• Your instructions: From the items below, pick out and copy every line that contains the word "zeigen".

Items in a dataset

┌────────

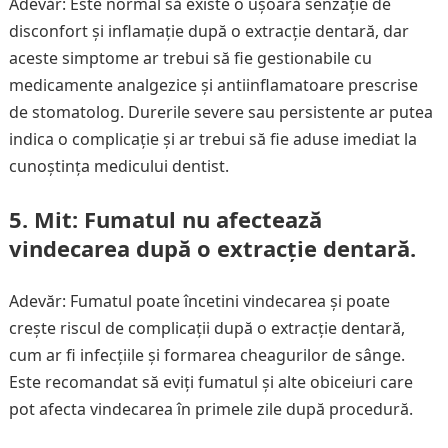
Adevăr: Este normal să existe o ușoară senzație de
disconfort și inflamație după o extracție dentară, dar
aceste simptome ar trebui să fie gestionabile cu
medicamente analgezice și antiinflamatoare prescrise
de stomatolog. Durerile severe sau persistente ar putea
indica o complicație și ar trebui să fie aduse imediat la
cunoștința medicului dentist.
5. Mit: Fumatul nu afectează
vindecarea după o extracție dentară.
Adevăr: Fumatul poate încetini vindecarea și poate
crește riscul de complicații după o extracție dentară,
cum ar fi infecțiile și formarea cheagurilor de sânge.
Este recomandat să eviți fumatul și alte obiceiuri care
pot afecta vindecarea în primele zile după procedură.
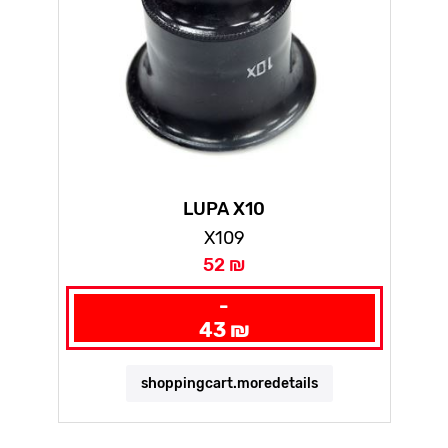
LUPA X10
X109
52 ₪
-
43 ₪
shoppingcart.moredetails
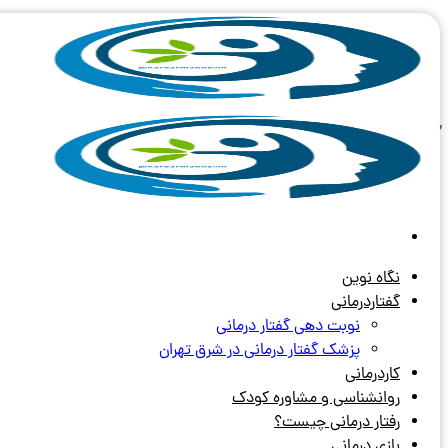
Skip
to
content
آرشیو برچسب های:
صدای خشن
گرفتگی صدا
گرفتگی صدا ممکن است در بازه های زمانی مختلف زندگی انسان رخ دهد. د
نگاه نوین
گفتاردرمانی
نوبت دهی گفتار درمانی
پزشک گفتار درمانی در شرق تهران
کاردرمانی
روانشناسی و مشاوره کودک
رفتار درمانی چیست؟
بازی درمانی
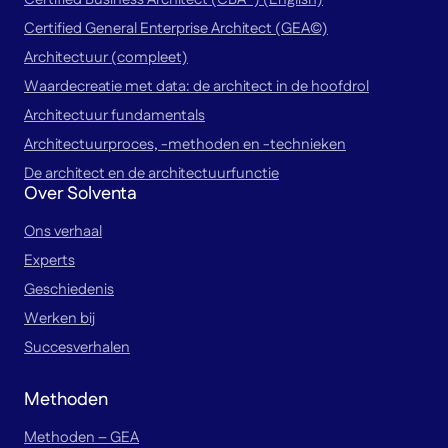
Certified General Enterprise Architect (GEA©)
Architectuur (compleet)
Waardecreatie met data: de architect in de hoofdrol
Architectuur fundamentals
Architectuurproces, -methoden en -technieken
De architect en de architectuurfunctie
Over Solventa
Ons verhaal
Experts
Geschiedenis
Werken bij
Succesverhalen
Methoden
Methoden – GEA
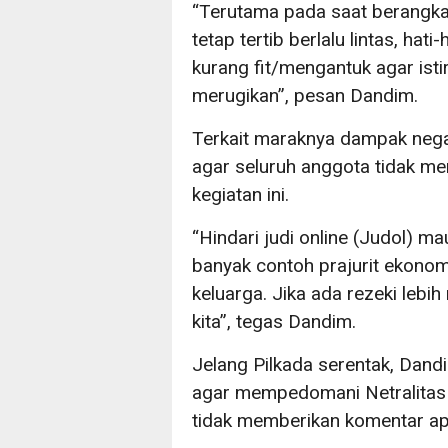
“Terutama pada saat berangkat
tetap tertib berlalu lintas, ha
kurang fit/mengantuk agar isti
merugikan”, pesan Dandim.
Terkait maraknya dampak negati
agar seluruh anggota tidak m
kegiatan ini.
“Hindari judi online (Judol) m
banyak contoh prajurit ekonom
keluarga. Jika ada rezeki leb
kita”, tegas Dandim.
Jelang Pilkada serentak, Dand
agar mempedomani Netralitas
tidak memberikan komentar apap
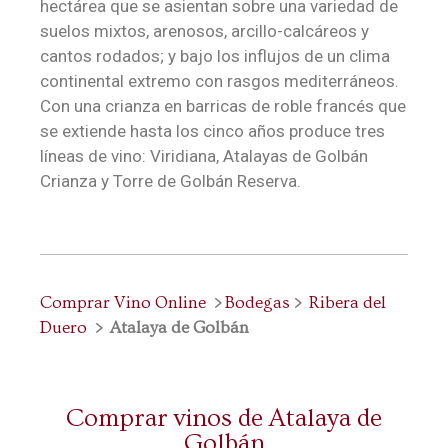
hectárea que se asientan sobre una variedad de
suelos mixtos, arenosos, arcillo-calcáreos y
cantos rodados; y bajo los influjos de un clima
continental extremo con rasgos mediterráneos.
Con una crianza en barricas de roble francés que
se extiende hasta los cinco años produce tres
líneas de vino: Viridiana, Atalayas de Golbán
Crianza y Torre de Golbán Reserva.
Comprar Vino Online
>
Bodegas
>
Ribera del
Duero
> Atalaya de Golbán
Comprar vinos de Atalaya de
Golbán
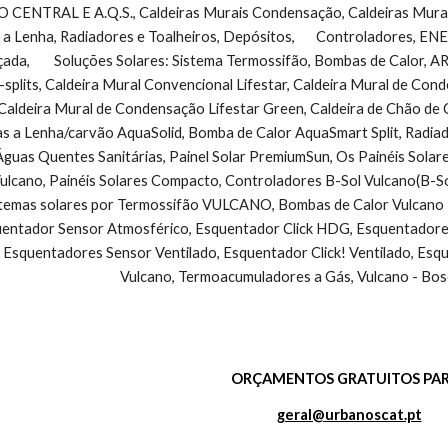
NTRAL E A.Q.S., Caldeiras Murais Condensação, Caldeiras Murais 
 a Lenha, Radiadores e Toalheiros, Depósitos,       Controladores, 
çada,        Soluções Solares: Sistema Termossifão, Bombas de Calo
-splits, Caldeira Mural Convencional Lifestar, Caldeira Mural de Co
Caldeira Mural de Condensação Lifestar Green, Caldeira de Chão de
as a Lenha/carvão AquaSolid, Bomba de Calor AquaSmart Split, Radiad
guas Quentes Sanitárias, Painel Solar PremiumSun, Os Painéis Solar
cano, Painéis Solares Compacto, Controladores B-Sol Vulcano(B-So
stemas solares por Termossifão VULCANO, Bombas de Calor Vulcano - 
ntador Sensor Atmosférico, Esquentador Click HDG, Esquentadores V
 Esquentadores Sensor Ventilado, Esquentador Click! Ventilado, Esq
Vulcano, Termoacumuladores a Gás, Vulcano - Bos
ORÇAMENTOS GRATUITOS PAR
geral@urbanoscat.pt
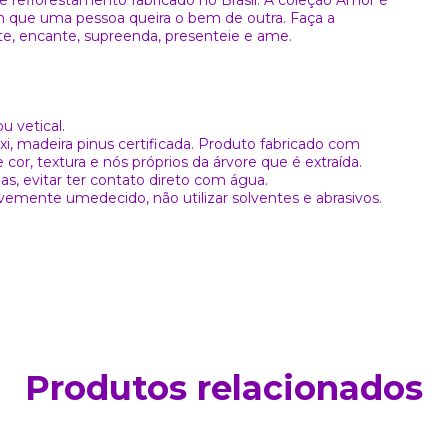
de reflorestamento fabricado no Brasil. A coleção Amor é
m que uma pessoa queira o bem de outra. Faça a
te, encante, supreenda, presenteie e ame.
u vetical.
i, madeira pinus certificada. Produto fabricado com
cor, textura e nós próprios da árvore que é extraída.
as, evitar ter contato direto com água.
emente umedecido, não utilizar solventes e abrasivos.
Produtos relacionados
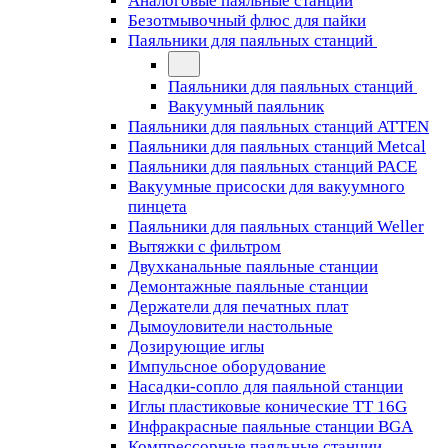
Аналоговые паяльные станции
Безотмывочный флюс для пайки
Паяльники для паяльных станций
Паяльники для паяльных станций
Вакуумный паяльник
Паяльники для паяльных станций ATTEN
Паяльники для паяльных станций Metcal
Паяльники для паяльных станций PACE
Вакуумные присоски для вакуумного
пинцета
Паяльники для паяльных станций Weller
Вытяжки с фильтром
Двухканальные паяльные станции
Демонтажные паяльные станции
Держатели для печатных плат
Дымоуловители настольные
Дозирующие иглы
Импульсное оборудование
Насадки-сопло для паяльной станции
Иглы пластиковые конические TT 16G
Инфракрасные паяльные станции BGA
Компрессорные паяльные станции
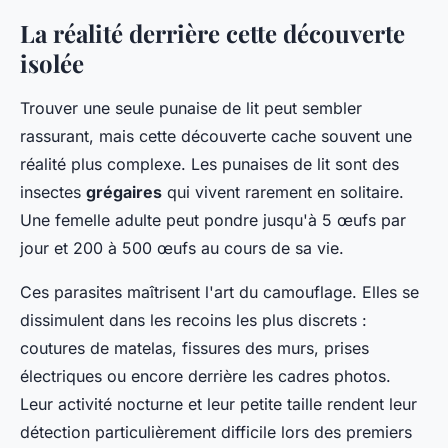
La réalité derrière cette découverte
isolée
Trouver une seule punaise de lit peut sembler
rassurant, mais cette découverte cache souvent une
réalité plus complexe. Les punaises de lit sont des
insectes
grégaires
qui vivent rarement en solitaire.
Une femelle adulte peut pondre jusqu'à 5 œufs par
jour et 200 à 500 œufs au cours de sa vie.
Ces parasites maîtrisent l'art du camouflage. Elles se
dissimulent dans les recoins les plus discrets :
coutures de matelas, fissures des murs, prises
électriques ou encore derrière les cadres photos.
Leur activité nocturne et leur petite taille rendent leur
détection particulièrement difficile lors des premiers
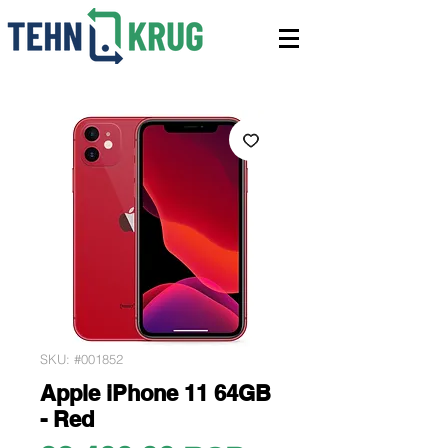
SKU: #001852
Apple iPhone 11 64GB
- Red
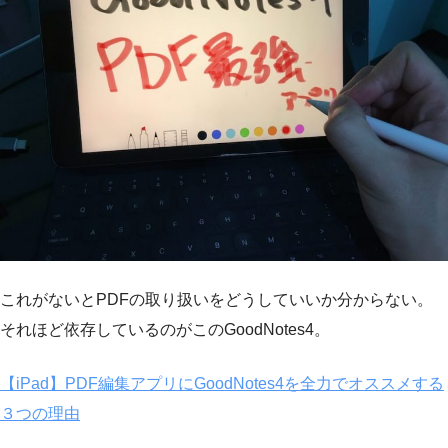
これがないとPDFの取り扱いをどうしていいか分からない。
それほど依存しているのがこのGoodNotes4。
【iPad】PDF編集アプリにGoodNotes4を全力でオススメする
３つの理由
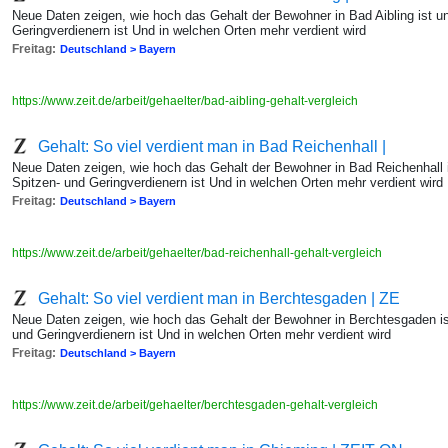
Neue Daten zeigen, wie hoch das Gehalt der Bewohner in Bad Aibling ist u
Geringverdienern ist Und in welchen Orten mehr verdient wird
Freitag:
Deutschland > Bayern
https://www.zeit.de/arbeit/gehaelter/bad-aibling-gehalt-vergleich
Gehalt: So viel verdient man in Bad Reichenhall |
Neue Daten zeigen, wie hoch das Gehalt der Bewohner in Bad Reichenhall 
Spitzen- und Geringverdienern ist Und in welchen Orten mehr verdient wird
Freitag:
Deutschland > Bayern
https://www.zeit.de/arbeit/gehaelter/bad-reichenhall-gehalt-vergleich
Gehalt: So viel verdient man in Berchtesgaden | ZE
Neue Daten zeigen, wie hoch das Gehalt der Bewohner in Berchtesgaden is
und Geringverdienern ist Und in welchen Orten mehr verdient wird
Freitag:
Deutschland > Bayern
https://www.zeit.de/arbeit/gehaelter/berchtesgaden-gehalt-vergleich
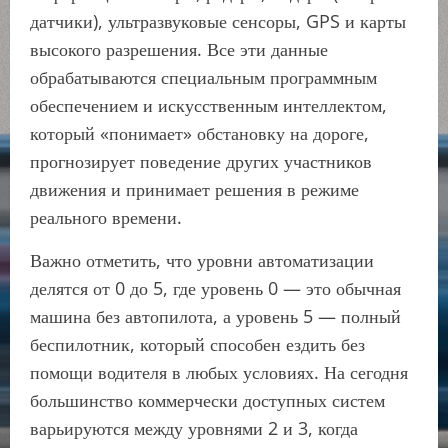
датчики), ультразвуковые сенсоры, GPS и карты
высокого разрешения. Все эти данные
обрабатываются специальным программным
обеспечением и искусственным интеллектом,
который «понимает» обстановку на дороге,
прогнозирует поведение других участников
движения и принимает решения в режиме
реального времени.
Важно отметить, что уровни автоматизации
делятся от 0 до 5, где уровень 0 — это обычная
машина без автопилота, а уровень 5 — полный
беспилотник, который способен ездить без
помощи водителя в любых условиях. На сегодня
большинство коммерчески доступных систем
варьируются между уровнями 2 и 3, когда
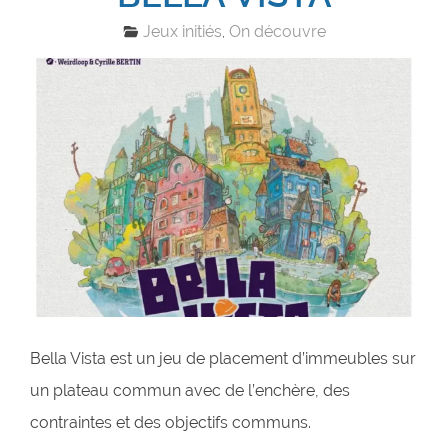
Jeux initiés
On découvre
,
Bella Vista est un jeu de placement d’immeubles sur
un plateau commun avec de l’enchère, des
contraintes et des objectifs communs.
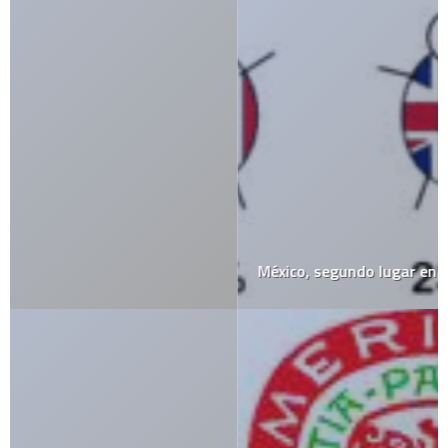
México, segundo lugar en obesidad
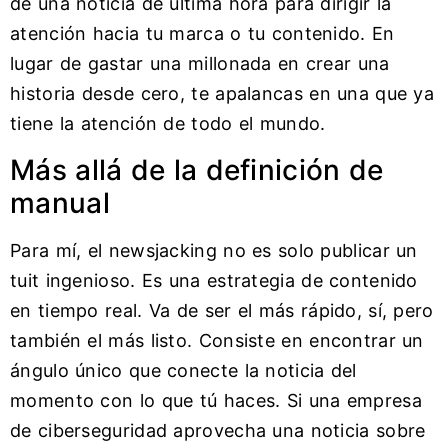
de una noticia de última hora para dirigir la
atención hacia tu marca o tu contenido. En
lugar de gastar una millonada en crear una
historia desde cero, te apalancas en una que ya
tiene la atención de todo el mundo.
Más allá de la definición de
manual
Para mí, el newsjacking no es solo publicar un
tuit ingenioso. Es una estrategia de contenido
en tiempo real. Va de ser el más rápido, sí, pero
también el más listo. Consiste en encontrar un
ángulo único que conecte la noticia del
momento con lo que tú haces. Si una empresa
de ciberseguridad aprovecha una noticia sobre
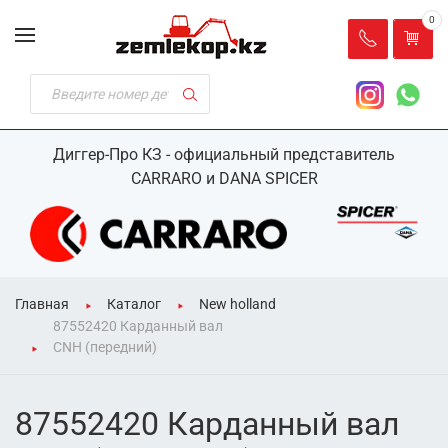
0
Диггер-Про КЗ - официальный представитель
CARRARO и DANA SPICER
Главная
Каталог
New holland
87552420 Карданный вал
CNH (передний)
87552420 Карданный вал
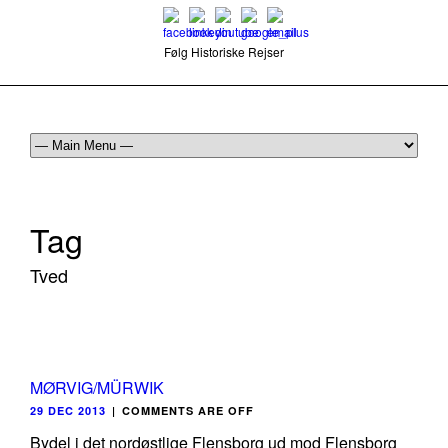
Følg Historiske Rejser
mail@historiskerejser.dk
+45 20 93 17 14
Tag
Tved
MØRVIG/MÜRWIK
29 DEC 2013
|
COMMENTS ARE OFF
Bydel i det nordøstlige Flensborg ud mod Flensborg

└────────

• Task answer:
Neue Daten zeigen, wie hoch das Gehalt der Bewohner in Bad Aibling ist u
Neue Daten zeigen, wie hoch das Gehalt der Bewohner in Bad Reichenhall 
Neue Daten zeigen, wie hoch das Gehalt der Bewohner in Berchtesgaden is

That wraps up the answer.